Time Heals All Wounds
Sometimes you need a little distance from your work. If you have the time, or even if you don’t, set down your work for an hour or a few days. Distancing yourself from your writing helps you come back to it with a keener editing eye. You’ll likely see what you would have missed if you’d edited while you wrote.

Book Smarts
Keep your stylebooks close at hand (the real editors do it, so why shouldn’t you?). Some of the texts I have include the 2011 AP Stylebook, the 16th edition of the Chicago Manual of Style, Einsohn’s The Copyeditor’s Handbook, and a dictionary and thesaurus (if you’re not near a computer).

Help Me, Seymore
Don’t ever be afraid to ask for help. Another pair of eyes on your work can be equally, if not more effective than giving your piece distance. Help can range from your college writing center, to a professor or a classmate. Be wary when you ask for your friend’s help; you’ll want an unbiased eye to look at your writing.

Practice Makes Sort Of Perfect
Practice editing and good writing beyond the work you do for school: edit your emails, find mistakes in the newspaper, etc. Offer to edit work for other people.

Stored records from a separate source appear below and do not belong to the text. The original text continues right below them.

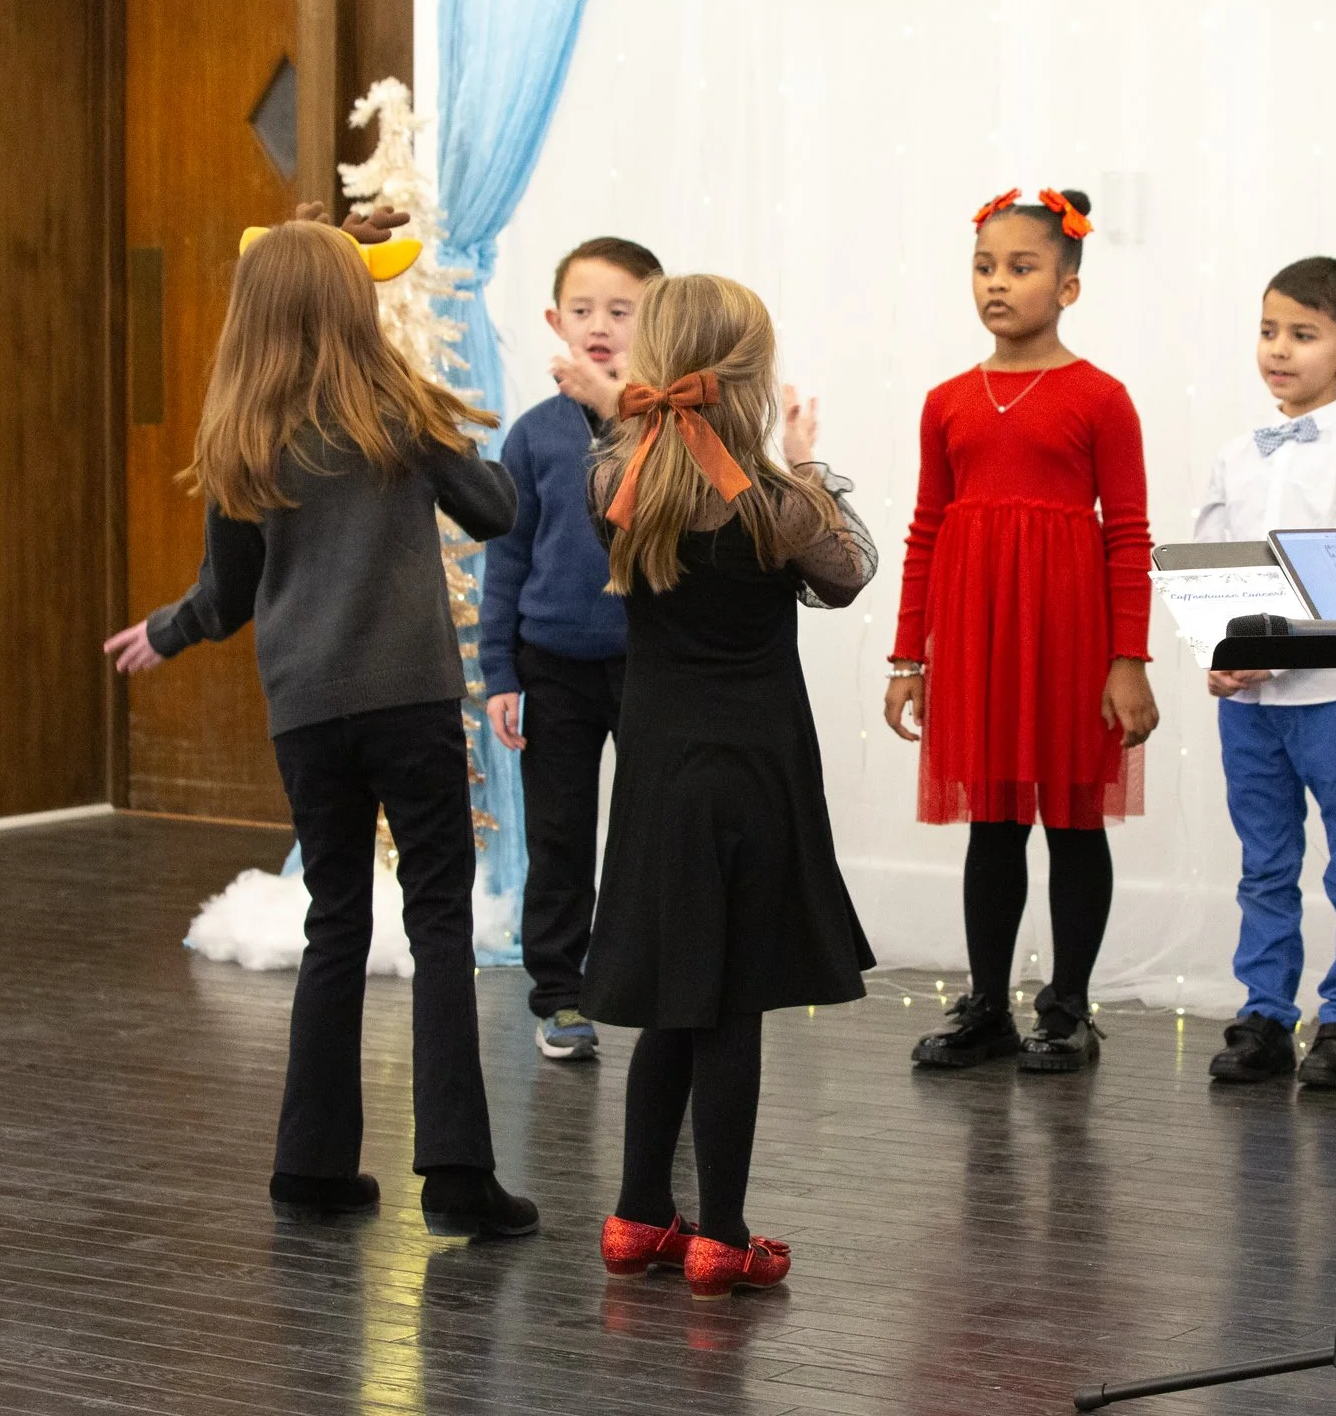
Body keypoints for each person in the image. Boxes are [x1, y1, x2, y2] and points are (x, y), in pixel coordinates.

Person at [103, 218, 539, 1240]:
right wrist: (436, 424)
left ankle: (309, 1165)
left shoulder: (241, 432)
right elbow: (497, 508)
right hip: (409, 701)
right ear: (354, 306)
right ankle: (457, 1174)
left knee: (334, 916)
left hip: (305, 711)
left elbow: (231, 590)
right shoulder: (398, 411)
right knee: (438, 920)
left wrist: (169, 631)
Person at [582, 273, 877, 1299]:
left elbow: (644, 493)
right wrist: (805, 462)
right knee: (731, 1004)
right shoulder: (777, 506)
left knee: (674, 993)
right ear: (748, 379)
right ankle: (723, 1233)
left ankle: (635, 1215)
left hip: (657, 771)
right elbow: (847, 575)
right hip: (754, 772)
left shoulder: (610, 483)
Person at [891, 188, 1159, 1075]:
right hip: (976, 637)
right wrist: (908, 656)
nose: (997, 284)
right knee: (993, 826)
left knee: (1075, 822)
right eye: (983, 267)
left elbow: (1128, 533)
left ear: (1068, 286)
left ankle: (1070, 1008)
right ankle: (987, 1006)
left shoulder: (1102, 399)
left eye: (1020, 267)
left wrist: (1129, 658)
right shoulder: (945, 402)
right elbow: (926, 530)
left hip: (1069, 638)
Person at [1194, 257, 1336, 1090]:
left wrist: (1283, 647)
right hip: (1249, 703)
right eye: (1270, 331)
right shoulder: (1235, 454)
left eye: (1304, 335)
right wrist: (1221, 650)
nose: (1280, 350)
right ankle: (1266, 1014)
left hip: (1335, 696)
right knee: (1265, 860)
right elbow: (1208, 563)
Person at [480, 237, 664, 1062]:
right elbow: (507, 557)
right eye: (582, 311)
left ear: (652, 319)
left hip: (650, 663)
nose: (600, 327)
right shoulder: (532, 437)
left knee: (655, 828)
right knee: (559, 832)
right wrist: (500, 673)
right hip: (552, 664)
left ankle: (660, 979)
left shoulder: (668, 428)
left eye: (620, 312)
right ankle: (559, 992)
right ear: (555, 321)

A Pen of a Different Color
When you’re editing your work, or having a friend edit, pick a pen color that doesn’t terrify you. Red is such a strong color; picking an alternate hue, like purple, will ease the stress and be less of a burden to look at if there are a lot of edits needed on a page.

Three Strikes
You should be editing your work more than once. You can do different types of editing to multiple drafts, or split your editing between local (line-by-line) and global (major aspects such as overall theme and focus) types. If you look at your draft once and think it’s perfect, at least hand it over to another person to see if it’s clean copy. You’d be surprised with what you miss.

Avoid the Easy
As wonderful as programs like Word are, you shouldn’t depend on them. Homophones and dual spellings can be overlooked. And if you use fragments for effect, it’ll keep marking those statements incorrect. Once you know the rules of grammar, breaking them can be OK, with care.

Reflect the Possibilities
This tip is one I learned from a leadership program. Put your goals on a mirror: editing goals, what grade you’re going for. Having what you want written out helps you get the work done, and pushes you harder to achieve those goals if you see them every morning when you brush your teeth (or so we hope).